KIT takes off – University of Karlsruhe and the Karlsruhe Research Centre merged into one single entity on 1st October 2009
Almost three years after winning the German government’s Excellence Initiative, the idea has now become reality: On 1st October 2009, the University of Karlsruhe and the Karlsruhe Research Centre (Forschungszentrum Karlsruhe) merged to become a single legal entity known as the KIT, according to the Act on the Establishment of the Karlsruhe Institute of Technology.
The Karlsruhe Institute of Technology (KIT) now takes on the tasks, rights, obligations, authorities and responsibilities of the former Karlsruhe Research Centre and Karlsruhe University. According to the Act on the Establishment of the Karlsruhe Institute of Technology, the University of Karlsruhe has become part of the KIT, as have the assets and employees of the Karlsruhe Research Centre. The KIT's Presiding Committee and Supervisory Board have been appointed and its Senate members elected.
The Baden-Württemberg Minister of Science, Professor Dr. Peter Frankenberg, said: "Today, we are opening a new chapter in the history of German science policy. Until now, universities and non-university research institutions have worked and carried out research side by side. Together with the German government and on the initiative of the two institutions, "working side by side" has been successfully transformed into "working together" through the merger of the University and the Research Centre into one single entity. This entity is more than the sum of its individual parts."
"The new structure of the KIT is aimed at promoting scientific excellence on an international level and overcoming borders that impede research," said the German Federal Minister of Research, Dr. Annette Schavan. "The federal and state governments envisage that this new legal entity will follow the principle of self responsibility. This makes the KIT a pioneer for the freedom of science. We hope to create the conditions for greater freedom - amongst other things in terms of budget, personnel, construction and the acquisition of funds."
On the 1st October 2009 the members of the Presiding Committee, the Supervisory Board and the Senate also took on their official tasks. In agreement with the Federal Minister of Education and Research, Prof. Frankenberg appointed Prof. Dr. Eberhard Umbach and Professor Dr. Horst Hippler as the KIT's presidents. The Presiding Committee also includes Prof. Dr.-Ing. Detlef Löhe, Dr.-Ing. Peter Fritz and Dr. Alexander Kurz, and will eventually be complemented by a vice president of human resources. The 11-member Supervisory Board is led by Prof. Dr.
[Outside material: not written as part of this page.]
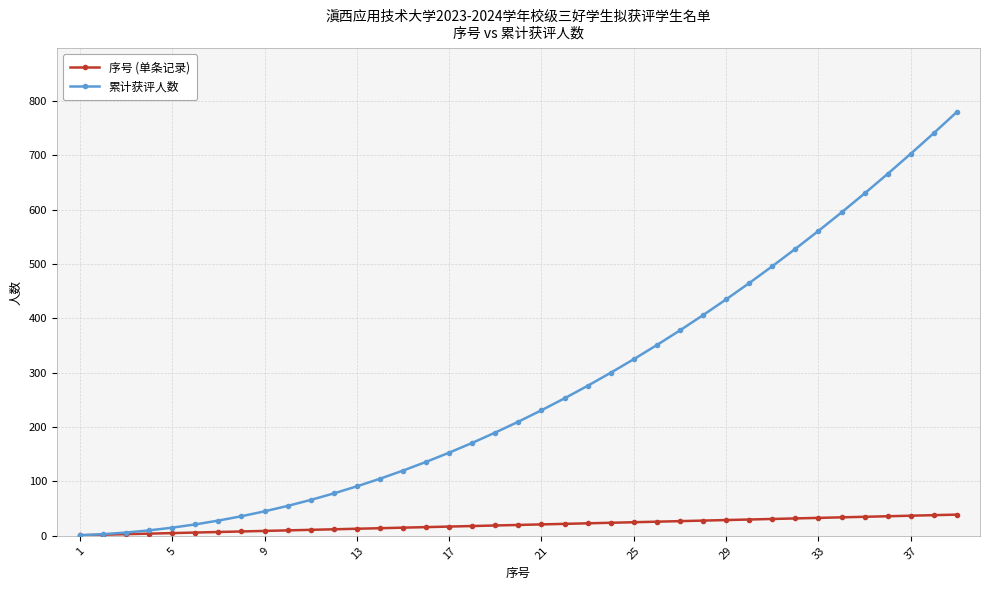

Which series has the largest total across all categories?

累计获评人数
Jürgen Mlynek (Helmholtz Association), who, along with the other members of the Supervisory Board, was also appointed by Prof. Frankenberg. "With the coming winter semester, the KIT is ready to start work with organs and boards consisting of outstanding experts," said Schavan and Frankenberg speaking in Karlsruhe on 1st October.
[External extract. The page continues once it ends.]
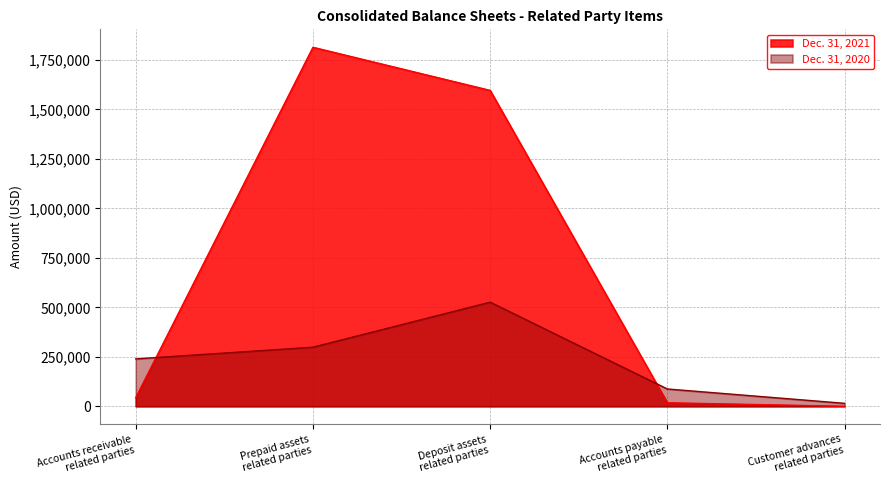

How many lines are shown in the chart?

2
Frankenberg highlighted the groundbreaking importance of the KIT for the region, for Baden-Württemberg and for Germany: "In the Karlsruhe region, the KIT is synonymous with innovation and growth. With close to 8,000 employees, the KIT is one of the largest employers in the region. Over the next few years, the KIT has the potential to become a global leader in research, education and innovation in the natural and engineering sciences as well as in energy research," said the Minister.